Unlabeled datasets: Which demonstates that training on in-domain data can be beneficial but that pre---training on smaller datasets can lead to detrimental overfitting.
Training strategies: The multitask learning could be close to competitive with a pre-train-then-fine-tune approach but requires carefully choosing how often the model is trained on each task.
Scale: Scaling up the model size, the training time, and the number of ensembled models to determine how to make the best use of fixed compute power.

GPT2 - Text-To-Text Transfer Transformer

GPT-2, or Generative Pre-trained Transformer 2, is a model developed by OpenAI and represents the second iteration of the GPT series. It was introduced in the paper "Language Models are Unsupervised Multitask Learners" by Alec Radford, Jeffrey Wu, Rewon Child, David Luan, Dario Amodei, Ilya Sutskever.

Abstract

Natural language processing tasks, such as question answering, machine translation, reading comprehension, and summarization, are typically approached with supervised learning on taskspecific datasets.

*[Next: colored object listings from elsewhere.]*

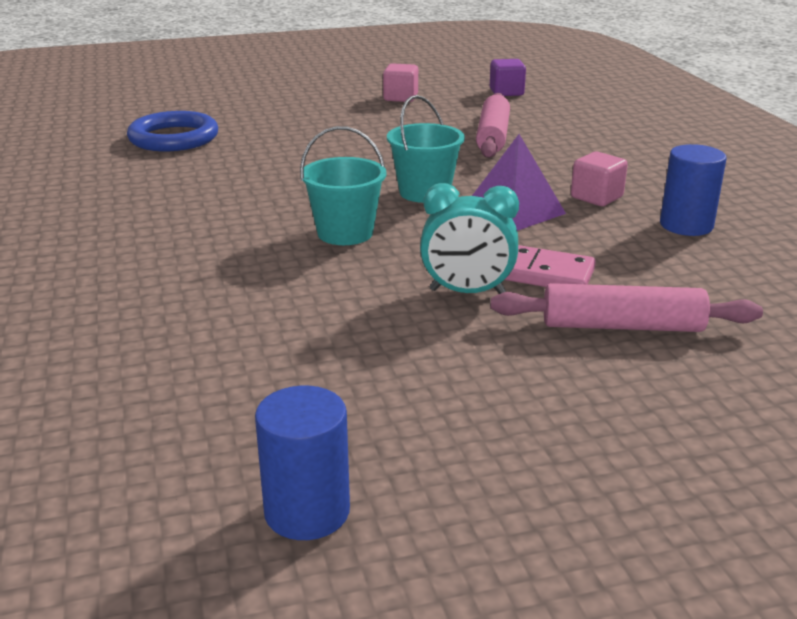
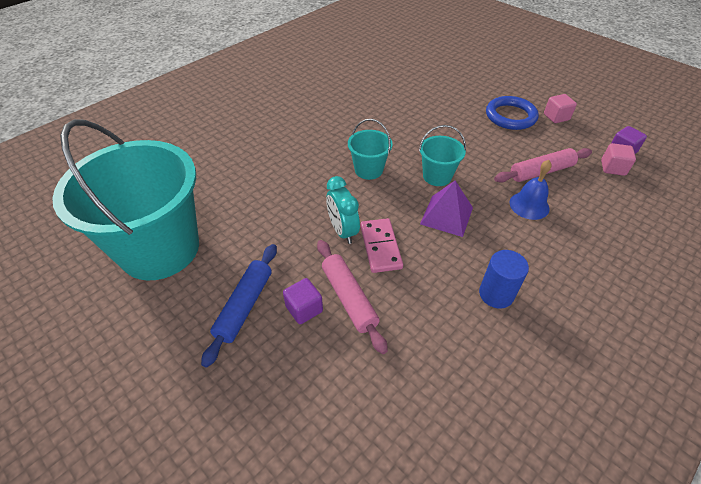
camera: 60 degrees right, 20 degrees up
blue ring [127,111,218,151] -> blue ring moved to [486,96,539,130]
blue cylinder [255,386,350,540] -> turquoise bucket [52,119,199,281]
pink cube [571,152,628,206] -> pink cube moved to [601,143,636,176]
none -> blue rolling pin [201,244,277,368]
none -> purple cube [283,278,323,324]
none -> blue bell [509,160,552,220]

We demonstrate that language models begin to learn these tasks without any explicit supervision when trained on a new dataset of millions of webpages called WebText. When conditioned on a document plus questions, the answers generated by the language model reach 55 F1 on the CoQA dataset - matching or exceeding the performance of 3 out of 4 baseline systems without using the 127,000+ training examples. The capacity of the language model is essential to the success of zero-shot task transfer and increasing it improves performance in a log-linear fashion across tasks. Our largest model, GPT-2, is a 1.5B parameter Transformer that achieves state of the art results on 7 out of 8 tested language modeling datasets in a zero-shot setting but still underfits WebText. Samples from the model reflect these improvements and contain coherent paragraphs of text. These findings suggest a promising path towards building language processing systems which learn to perform tasks from their naturally occurring demonstrations.

Paper: ArXiv
Code: GitHub

How GPT-2 Architecture works?

GPT-2 is based on the transformer architecture and is a generative language model. Unlike models like BERT that are designed for bidirectional understanding, GPT-2 is autoregressive, meaning it generates one token at a time based on the tokens that came before it. This makes it well-suited for tasks like text generation, completion, and summarization.

The model is pre-trained on a massive corpus of text data and learns to predict the next word in a sentence. This process equips it with a strong understanding of grammar, context, and even some level of reasoning. The "transformer decoder" architecture, used in GPT-2, allows it to consider both previous words and learned context when generating text.

GPT-2 Architecture

Comprises stacked decoder blocks from the transformer architecture.

Differs from standard transformers in context vector initialization and self-attention.

Context Handling

GPT-2 initializes context vector with zeros for the first word embedding.
The word vectors used for the first layer of GPT-2 are not simple one-hot tokenizations but byte pair encodings. The byte pair encoding scheme compresses an (arbitrarily large?) tokenized word list into a set volcabulary size by recursively keying the most common word components to unique values (e.g. 'ab'=010010, 'sm'=100101, 'qu'=111100, etecetera).
In GPT-2 masked self-attention is used instead: the decoder is only allowed (via obfuscation masking of the remaining word positions) to glean information from the prior words in the sentence (plus the word itself).

Training Data

Trained on a substantial web scrape dataset, resembling industrial-scale collection.
Standard transformer approach with batch size of 512, defined sentence length, 50,000-word vocabulary.
During evaluation, adapts to one-word-at-a-time input by storing past context vectors.

The GPT2, and some later models like TransformerXL and XLNet are auto-regressive in nature. BERT is not. That is a trade off. In losing auto-regression, BERT gained the ability to incorporate the context on both sides of a word to gain better results.